Page-level text extractions:
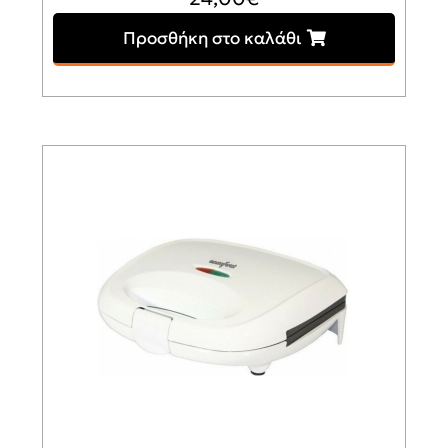
Προσθήκη στο καλάθι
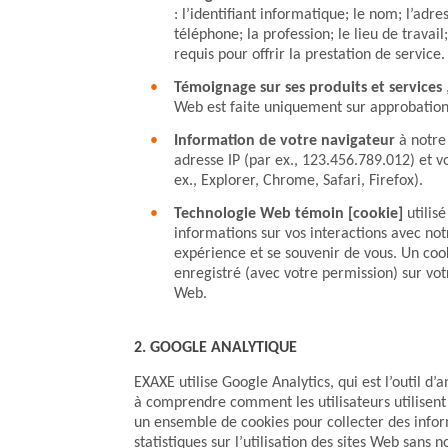
: l’identifiant informatique; le nom; l’adre
téléphone; la profession; le lieu de travail;
requis pour offrir la prestation de service.
Témoignage sur ses produits et services
Web est faite uniquement sur approbation
Information de votre navigateur
à notre
adresse IP (par ex., 123.456.789.012) et v
ex., Explorer, Chrome, Safari, Firefox).
Technologie Web témoin [cookie]
utilis
informations sur vos interactions avec not
expérience et se souvenir de vous. Un cooki
enregistré (avec votre permission) sur vo
Web.
2. GOOGLE ANALYTIQUE
EXAXE utilise Google Analytics, qui est l’outil d
à comprendre comment les utilisateurs utilisent n
un ensemble de cookies pour collecter des infor
statistiques sur l’utilisation des sites Web sans 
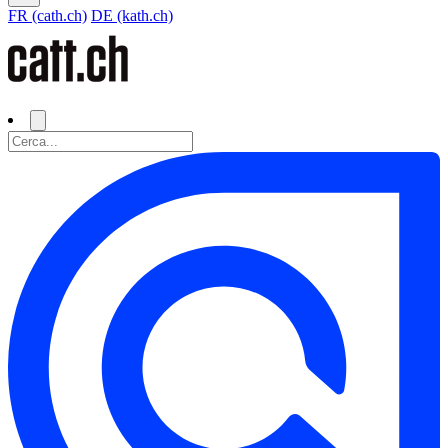
FR (cath.ch)
DE (kath.ch)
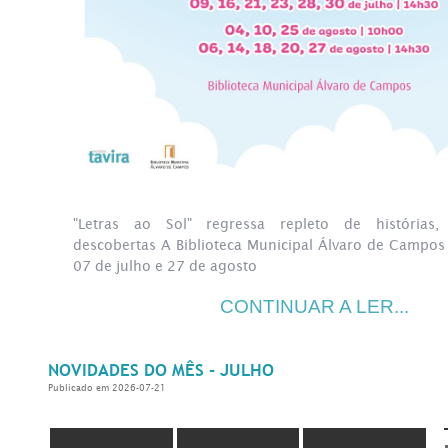
"Letras ao Sol" regressa repleto de histórias, 
descobertas A Biblioteca Municipal Álvaro de Campos
07 de julho e 27 de agosto
CONTINUAR A LER...
NOVIDADES DO MÊS - JULHO
Publicado em 2026-07-21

→ TASK PROMPT:
All of the entries above need to be repeated exactly, minus the pictures.

→ OUTPUT OF THE TASK:
Προσθήκη στο καλάθι
: l’identifiant informatique; le nom; l’adre
téléphone; la profession; le lieu de travail;
requis pour offrir la prestation de service.
Témoignage sur ses produits et services
Web est faite uniquement sur approbation
Information de votre navigateur
à notre
adresse IP (par ex., 123.456.789.012) et v
ex., Explorer, Chrome, Safari, Firefox).
Technologie Web témoin [cookie]
utilis
informations sur vos interactions avec not
expérience et se souvenir de vous. Un cooki
enregistré (avec votre permission) sur vo
Web.
2. GOOGLE ANALYTIQUE
EXAXE utilise Google Analytics, qui est l’outil d
à comprendre comment les utilisateurs utilisent n
un ensemble de cookies pour collecter des infor
statistiques sur l’utilisation des sites Web sans 
FR (cath.ch)
DE (kath.ch)
"Letras ao Sol" regressa repleto de histórias, 
descobertas A Biblioteca Municipal Álvaro de Campos
07 de julho e 27 de agosto
CONTINUAR A LER...
NOVIDADES DO MÊS - JULHO
Publicado em 2026-07-21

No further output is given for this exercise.